A Few Django ORM Mistakes

See if you can figure out what's wrong with the code snippets below! Ask yourself what the problem is, what effect will it have, and how can you fix it?

These examples are for Django, but probably apply to many other ORMs.

Bug 1

def create():
    with transaction.atomic():
        thing = Thing.objects.create(foo=1, bar=1)
        set_foo(thing.id)
        thing.bar = 2
        thing.save()

def set_foo(id):
    thing = Thing.objects.get(id=id)
    thing.foo = 2
    thing.save()

Bug 2

class Thing(Model):
    foo = ...
    bar = ...

def thing_set_foo(id, value):
    thing = Thing.objects.get(id=id)
    thing.foo = value
    thing.save()

def thing_set_bar(id, value):
    thing = Thing.objects.get(id=id)
    thing.bar = value
    thing.save()

Bug 3

def increment(id)
    counter = Counter.objects.get(id=id)
    counter.count = counter.count + 1
    counter.save()

Isolation Levels

READ COMMITTED Isolation Level

This is the default for PostgreSQL. Transactions can read updates from other transactions after they have been committed.

REPEATABLE READ Isolation Level

This is the default for MySQL. A snapshot is established on the first read in the transaction, and all subsequent reads are from the snapshot.

Going forward, assume we are using MySQL in its default configuration.

Bug 4

def state_transition(id):
    with transaction.atomic():
        stateful = Stateful.objects.get(id=id)
        if stateful.state == DONE:
            raise AlreadyDone
        do_state_transition()
        stateful.state = DONE
        stateful.save()

Bug 5

def create_payment(collection_id, amount):
    with transaction.atomic():
        payment_collection = PaymentCollection.objects.get(id=collection_id)
        Payment.objects.create(
            amount=amount, payment_collection=payment_collection)
        payment_collection.total = (
            payment_collection.payment_set.all()
              .aggregate(total=Sum('amount'))['total'])
        payment_collection.save()

Bug 6

def foo(id):
    with transaction.atomic():
        foo = Foo.objects.get(id=id)
        bar = Bar.objects.create(...)

        with lock():
            foo.refresh_from_db()

            # If foo.bar has already been set in another thread,
            # raise an exception and rollback the transaction
            if foo.bar:
                raise Exception

            foo.bar = bar
            foo.save()

How Common Are These Bugs?

These bugs are simplified versions of bugs found in production code, and written by experienced Django developers. Remember, these bugs won't be as easy to spot as they are here. They can be buried deep in between hundreds of lines of code.

After spending a very short time looking at a few open source Django projects, I can tell that these bugs are common. In fact, at the time of writing the Django example app contains two of them! There are probably a few reasons for this:

  • Thinking about concurrency is just hard.
  • Developers are not taking enough time to understand the underlying database technology.
  • In most cases the lost writes will happen very rarely.
  • When they do happen they are often relatively harmless.
  • It's a silent failure. How would you tell if your app was losing an occasional write?
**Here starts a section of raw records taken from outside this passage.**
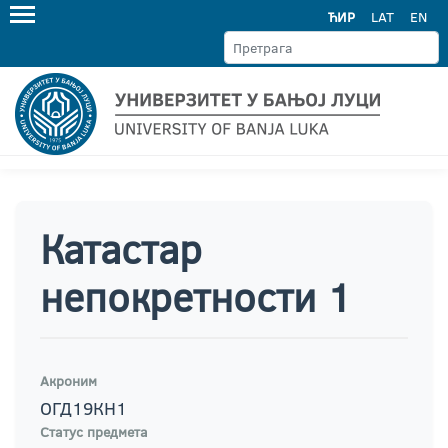
ЋИР
LAT
EN
Катастар
непокретности 1
Акроним
ОГД19КН1
Статус предмета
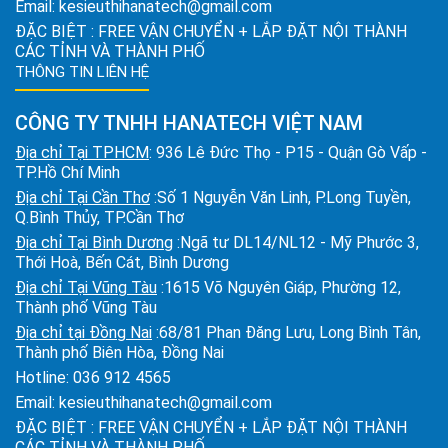
Email:
kesieuthihanatech@gmail.com
ĐẶC BIỆT : FREE VẬN CHUYỂN + LẮP ĐẶT NỘI THÀNH
CÁC TỈNH VÀ THÀNH PHỐ
THÔNG TIN LIÊN HỆ
CÔNG TY TNHH HANATECH VIỆT NAM
Địa chỉ Tại TPHCM
: 936 Lê Đức Thọ - P15 - Quận Gò Vấp -
TP.Hồ Chí Minh
Địa chỉ Tại Cần Thơ
:Số 1 Nguyễn Văn Linh, P.Long Tuyền,
Q.Bình Thủy, TP.Cần Thơ
Địa chỉ Tại Bình Dương
:Ngã tư DL14/NL12 - Mỹ Phước 3,
Thới Hoà, Bến Cát, Bình Dương
Địa chỉ Tại Vũng Tàu
:1615 Võ Nguyên Giáp, Phường 12,
Thành phố Vũng Tàu
Địa chỉ tại Đồng Nai
:68/81 Phan Đăng Lưu, Long Bình Tân,
Thành phố Biên Hòa, Đồng Nai
Hotline:
036 912 4565
Email:
kesieuthihanatech@gmail.com
ĐẶC BIỆT : FREE VẬN CHUYỂN + LẮP ĐẶT NỘI THÀNH
CÁC TỈNH VÀ THÀNH PHỐ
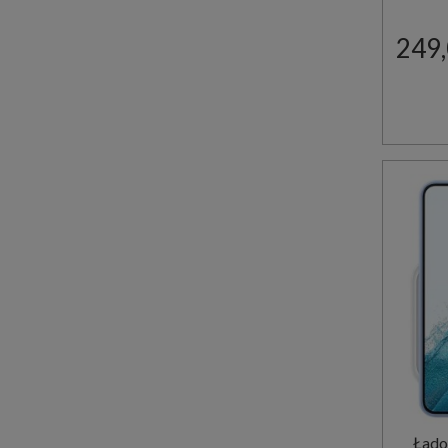
249,
Łado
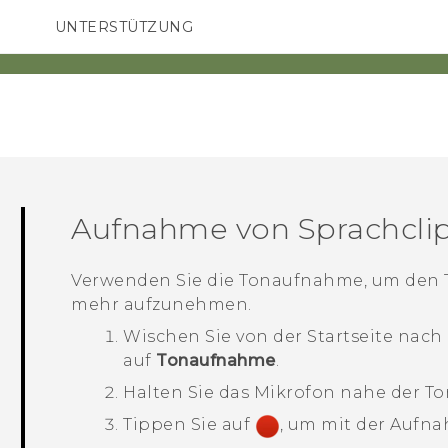
UNTERSTÜTZUNG
HTC-Geräte und Zubehör
SMARTPHONES
ZUBEHÖR
Aufnahme von Sprachcli
Verwenden Sie die
Tonaufnahme
, um den 
mehr aufzunehmen.
Wischen Sie von der
Startseite
nach 
auf
Tonaufnahme
.
Halten Sie das Mikrofon nahe der To
Tippen Sie auf
, um mit der Aufna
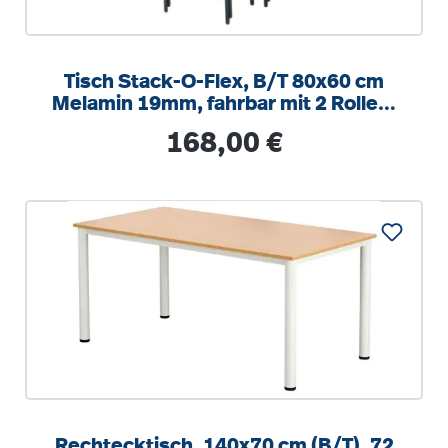
Tisch Stack-O-Flex, B/T 80x60 cm
Melamin 19mm, fahrbar mit 2 Rollen,
stapelbar
Regulärer Preis:
168,00 €
Rechtecktisch, 140x70 cm (B/T), 72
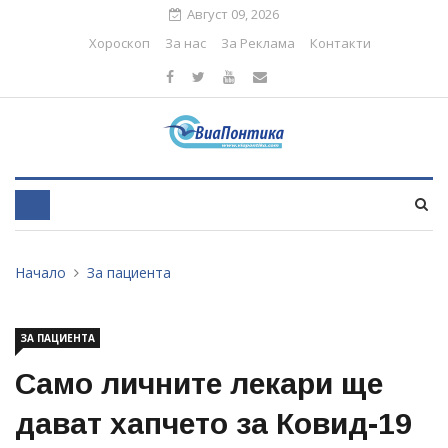
Август 09, 2026
Хороскоп
За нас
За Реклама
Контакти
Начало
За пациента
ЗА ПАЦИЕНТА
Само личните лекари ще
дават хапчето за Ковид-19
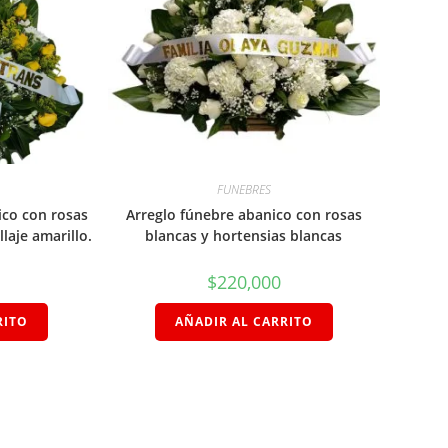
FUNEBRES
ico con rosas
Arreglo fúnebre abanico con rosas
llaje amarillo.
blancas y hortensias blancas
$
220,000
RITO
AÑADIR AL CARRITO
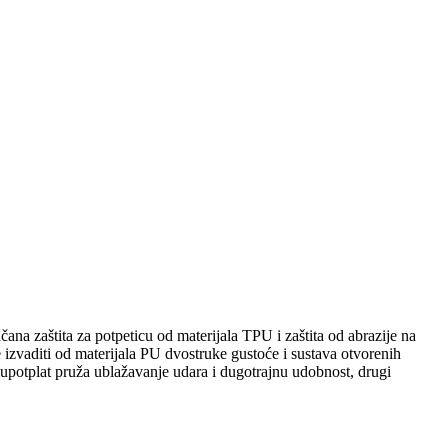
ana zaštita za potpeticu od materijala TPU i zaštita od abrazije na
e izvaditi od materijala PU dvostruke gustoće i sustava otvorenih
upotplat pruža ublažavanje udara i dugotrajnu udobnost, drugi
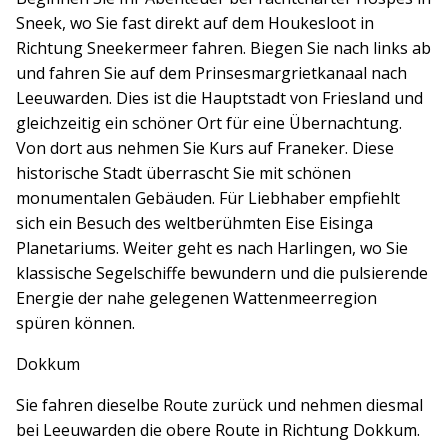
Sneek, wo Sie fast direkt auf dem Houkesloot in
Richtung Sneekermeer fahren. Biegen Sie nach links ab
und fahren Sie auf dem Prinsesmargrietkanaal nach
Leeuwarden. Dies ist die Hauptstadt von Friesland und
gleichzeitig ein schöner Ort für eine Übernachtung.
Von dort aus nehmen Sie Kurs auf Franeker. Diese
historische Stadt überrascht Sie mit schönen
monumentalen Gebäuden. Für Liebhaber empfiehlt
sich ein Besuch des weltberühmten Eise Eisinga
Planetariums. Weiter geht es nach Harlingen, wo Sie
klassische Segelschiffe bewundern und die pulsierende
Energie der nahe gelegenen Wattenmeerregion
spüren können.
Dokkum
Sie fahren dieselbe Route zurück und nehmen diesmal
bei Leeuwarden die obere Route in Richtung Dokkum.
So it's your call if you want to ignore these problems. But if you decide you don't care, please don't write financial or medical software. ;)

Tips

  • Remember the ORM is an in-memory cache.
  • ORMs can obscure bugs. Look at the SQL!
  • Avoid read-modify-write
    • If you don't you'll probably need a lock.
  • If it's not locked, it's not up to date.
  • Lock before reads to avoid weird MySQL behaviour.
    • Locking reads don't use the snapshot in MySQL.
  • Prefer immutable database design if practical.
  • Consider using a serializable isolation level.
    • You don't have to worry about locking if you use serializable transactions.
    • Has other drawbacks.
    • PostgreSQL implementation is nicer than the MySQL one IMO.